Die Menschheit hat sich jedenfalls einen schlechten Dienst erwiesen, als sie ein Volk, ein Reich und vor allem eine Revolution zerschlagen wollte, die - wenn man mitgeholfen hätte - ungeheuer viel Gutes für alle hätte bringen können. Die Völker dieser hochzivilisierten westlichen Welt leiden doch heute weit mehr noch als in den zwanziger Jahren daran, daß sie dem schrankenlosen Materialismus und damit auch dem Kapitalismus dienen, daß sie nicht mehr naturgemäß zu denken verstehen und sich dadurch in immer verheerenderer Maßlosigkeit verlieren. Seit Jahrzehnten betrügen sich diese Völker selbst, während sie sich tatsächlich ihrer völligen Vernichtung preisgeben.

Die Regierungen handeln schon längst nach der Lehre des Herrn Emile Coue, indem sie nach den Regeln der Selbstbeeinflussung immer von neuem, aller Wirklichkeit zum Trotz, über alle Maßnahmen - trotz des krassesten Gegenteils - unser glückliches Leben preisen und den Fortschritt loben, welcher am Ende unser aller Untergang ist.

Während der schlimmsten Bombennächte von Berlin konnte ich acht Tage und Nächte hindurch sämtliches gerettetes Mobiliar aus meinem abgebrannten Haus ohne jeden Schutz auf der Straße stehen lassen, ohne daß auch nur eine Kleinigkeit davon gestohlen wurde. Es waren viele wertvolle antike Möbel, Teppiche und Bilder dabei. Und das war keineswegs ein Ausnahmefall, sondern allgemein so im verpönten "Hitlerdeutschland"!

Ich konnte noch im Kriege allein mit dem Reichsminister Dr. Goebbels in Berlin-Mitte, auf der Wilhelmstraße und Unter den Linden spazieren gehen, ohne daß wir auch nur einem Menschen begegneten, der uns nicht mit freundlichem Gesicht gegrüßt hätte.

Im Februar 1945 habe ich im Stabsquartier der "Feldherrnhalle" vier junge Soldaten gesehen, die vor Wut heulten, weil man sie geschnappt hatte, als sie ohne Erlaubnis auf dem schnellsten Weg an die Front wollten, um endlich für Deutschland kämpfen zu "dürfen".

Eines der erschütterndsten und zugleich großartigsten Erlebnisse war mir die Weihnachtsnacht 1945, in der wir gefangenen Nationalsozialisten - etwa 6,000 an der Zahl - umgeben von mit amerikanischen Maschinengewehrschützen besetzten Wachtürmen, ohne vorherige Verabredung plötzlich gemeinsam das Lied "Ich bete an die Macht der Liebe" sangen.
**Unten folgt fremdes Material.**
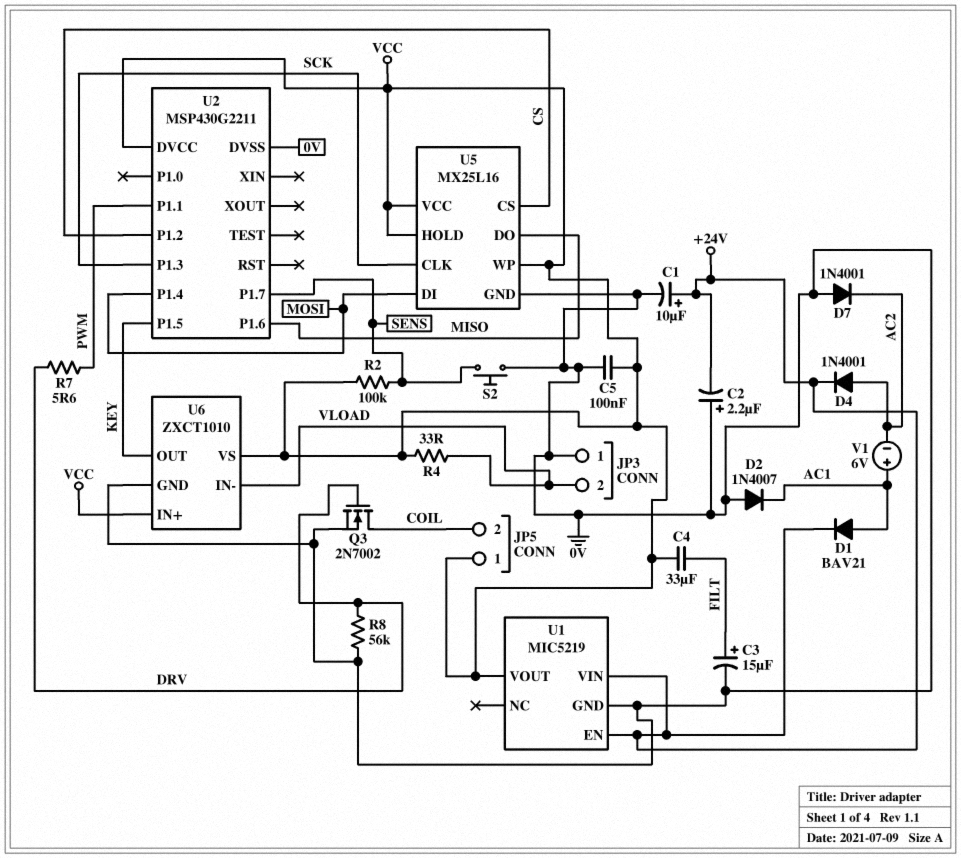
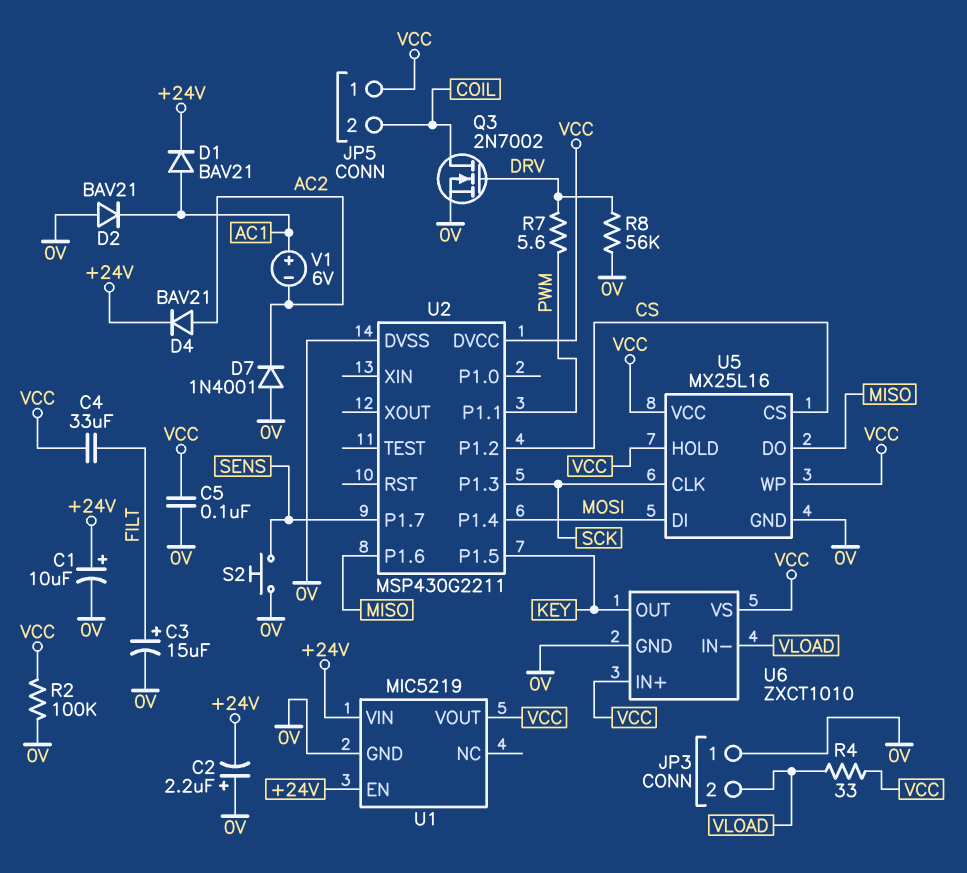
D2: diode 1N4007 (A 0V, K AC1) -> diode BAV21 (A 0V, K AC1)
D4: diode 1N4001 (A AC2, K +24V) -> diode BAV21 (A AC2, K +24V)
R2: 100k (SENS, VCC) -> 100k (0V, VCC)

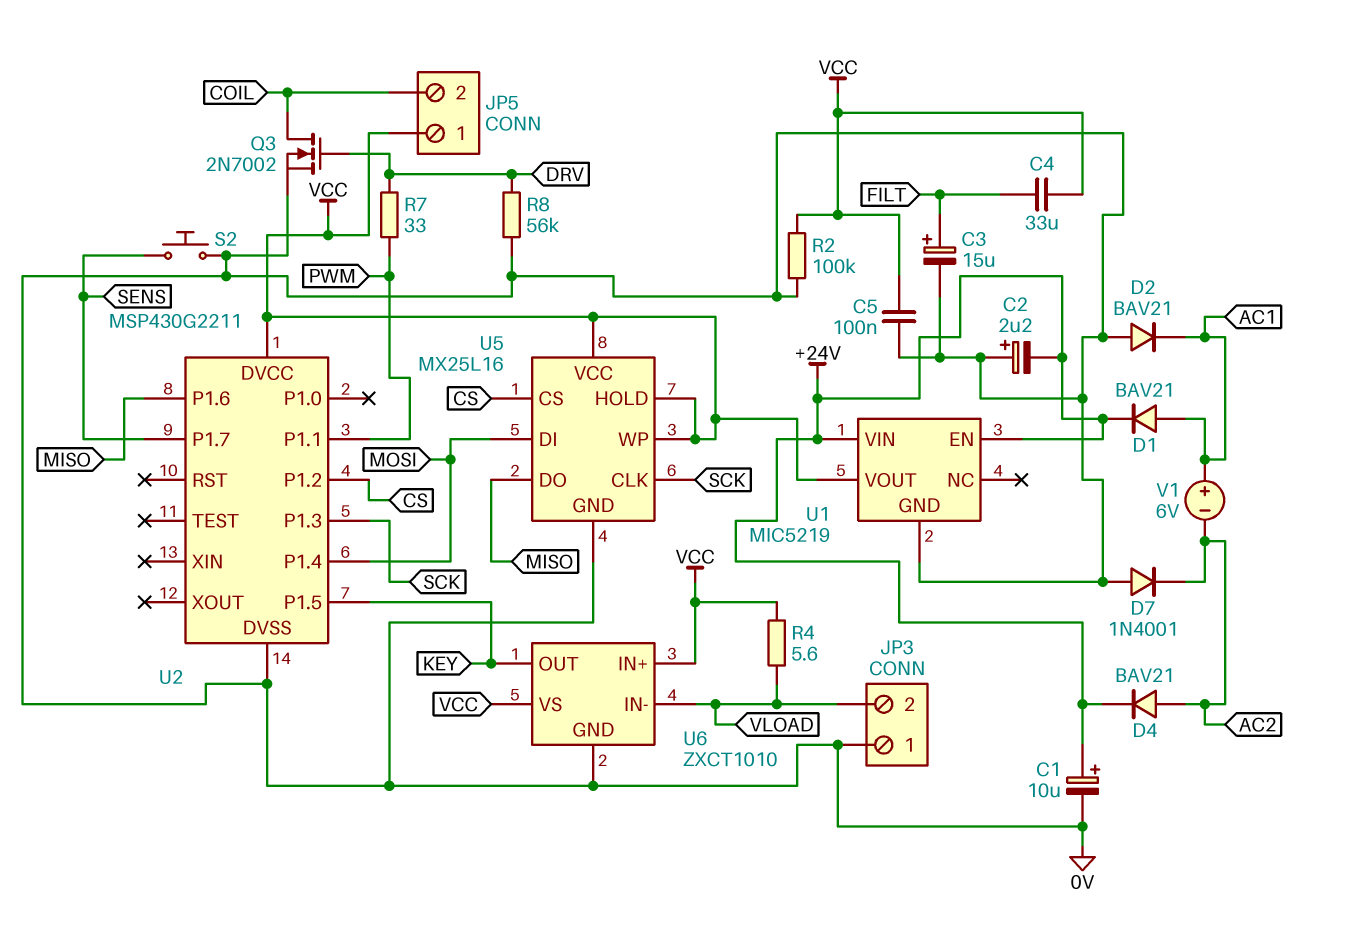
R4: 33 (VCC, VLOAD) -> 5.6 (VCC, VLOAD)
R7: 5.6 (DRV, PWM) -> 33 (DRV, PWM)

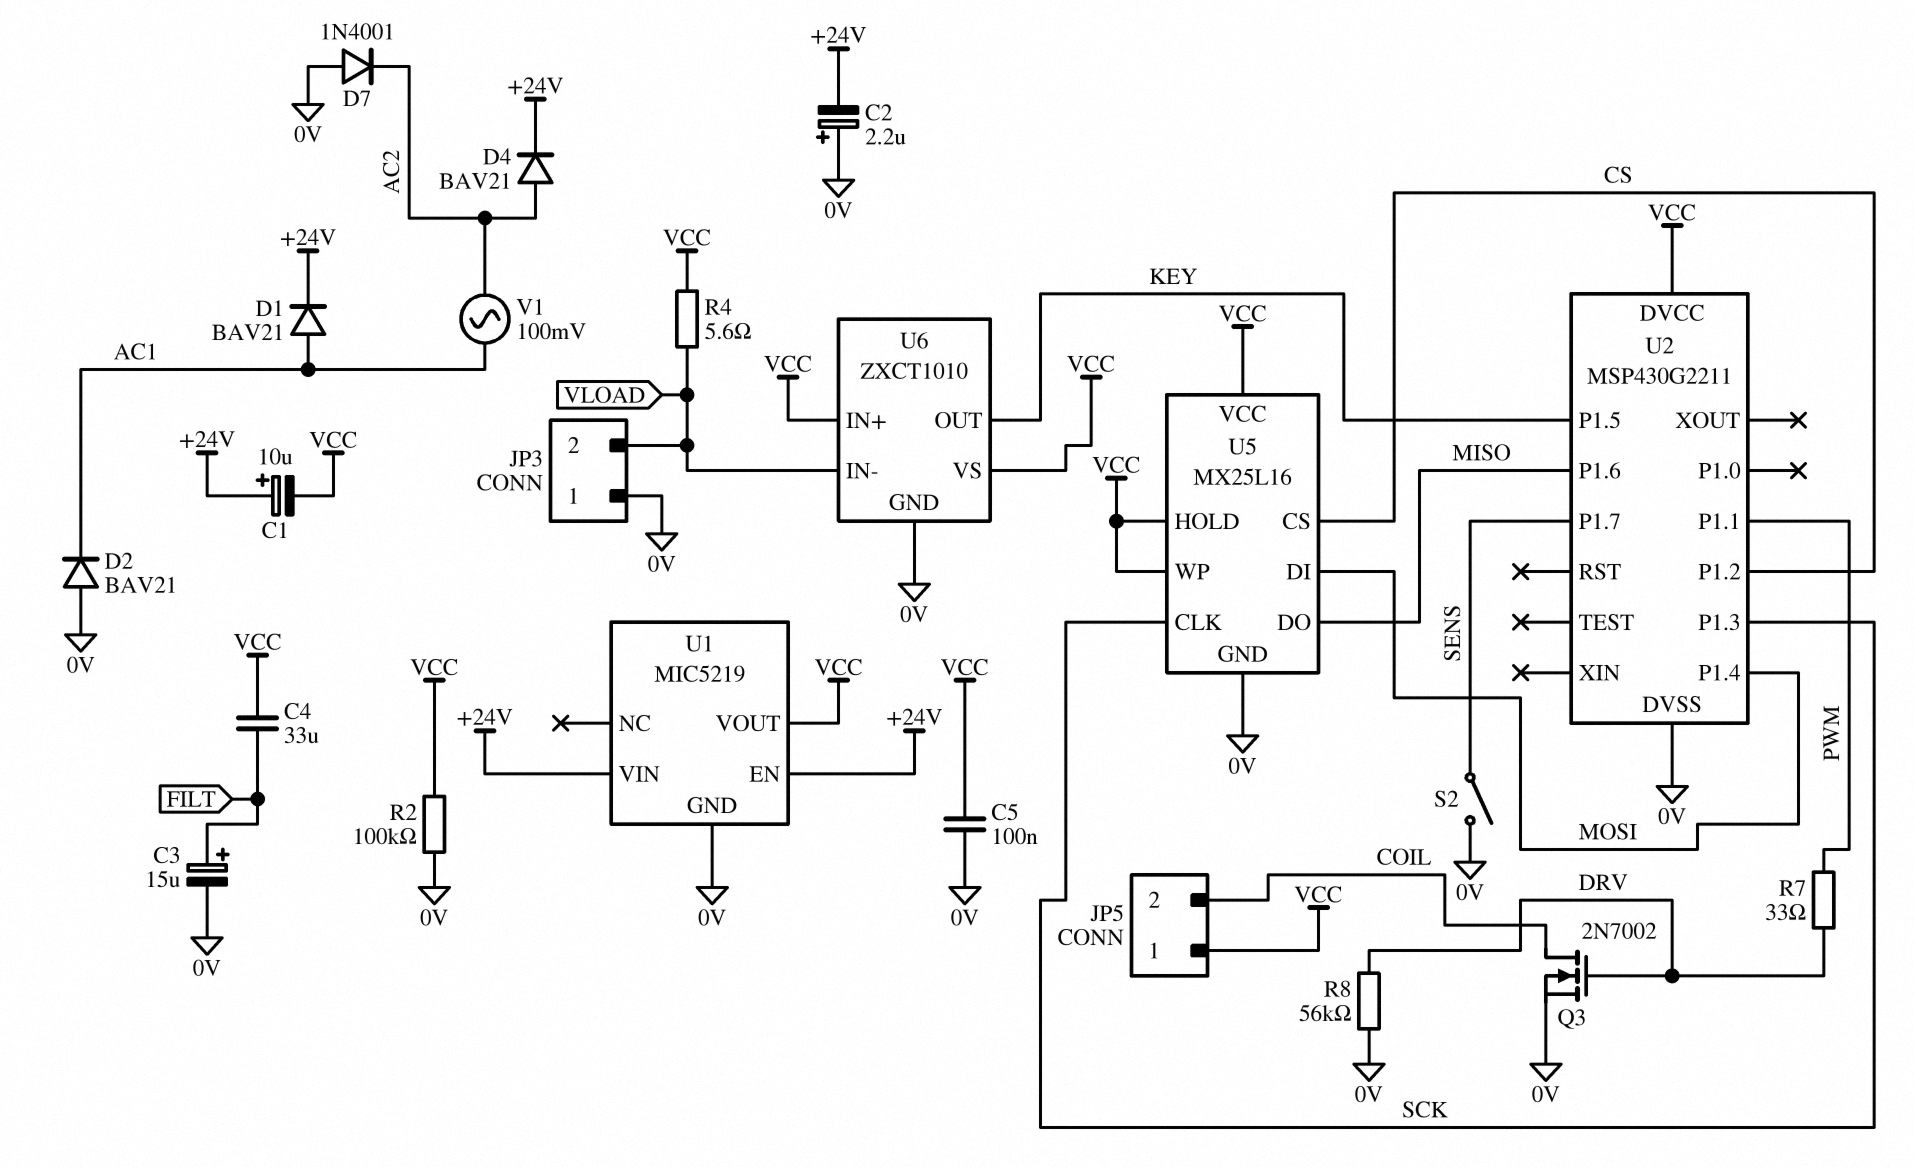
C1: 10uF (plus +24V, minus 0V) -> 10uF (plus +24V, minus VCC)
S2: button (0V, SENS) -> switch (0V, SENS)
V1: 6V (plus AC1, minus AC2) -> AC 100mV (AC1, AC2)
Alle amerikanischen Offiziere und viele Tausende Deutsche liefen zusammen, um uns zu sehen, zu hören und mitzusingen - und der amerikanische Lagerkommandant, ein Frontoffizier, hatte Tränen in den Augen.

Im Nürnberger Justizpalast stürzte sich ein General des Heeres aus dem dritten Stockwerk auf den Steinflur des Erdgeschosses hinunter. Dort, wo die Zentralstelle des großen Zuchthauses war, blieb er tot vor unseren Augen liegen. Bald darauf fingen einige in ihren Zellen an zu singen und immer mehr und mehr schlossen sich ihnen an, bis wir alle - die eingesperrten Nationalsozialisten und die Nicht-Nationalsozialisten und sogar einige Ausländer - mitsangen, bis es mächtig durch die riesigen Gewölbe schallte - jenes Lied, das früher so leicht über unsere Lippen gegangen war und nun noch einmal im Leben aus tiefster Seele kam: "Dir, Adolf Hitler, haben wir's geschworen - - - !"

Das sangen deutsche Soldaten, Offiziere, Generale, Professoren, Geistliche, Juristen, Richter, Ärzte usw., von denen Dutzende schon wußten, daß sie gehängt würden - weil niemand von allen so gewesen war, wie die "Nichtwissenden" ganz einfach behaupteten.

Schwerbewaffnete US-Infanterie rückte in Massen ein, alliierte Panzer umstellten das Zuchthaus - während im "Zuchthaus der Ehre" die Nacht einbrach.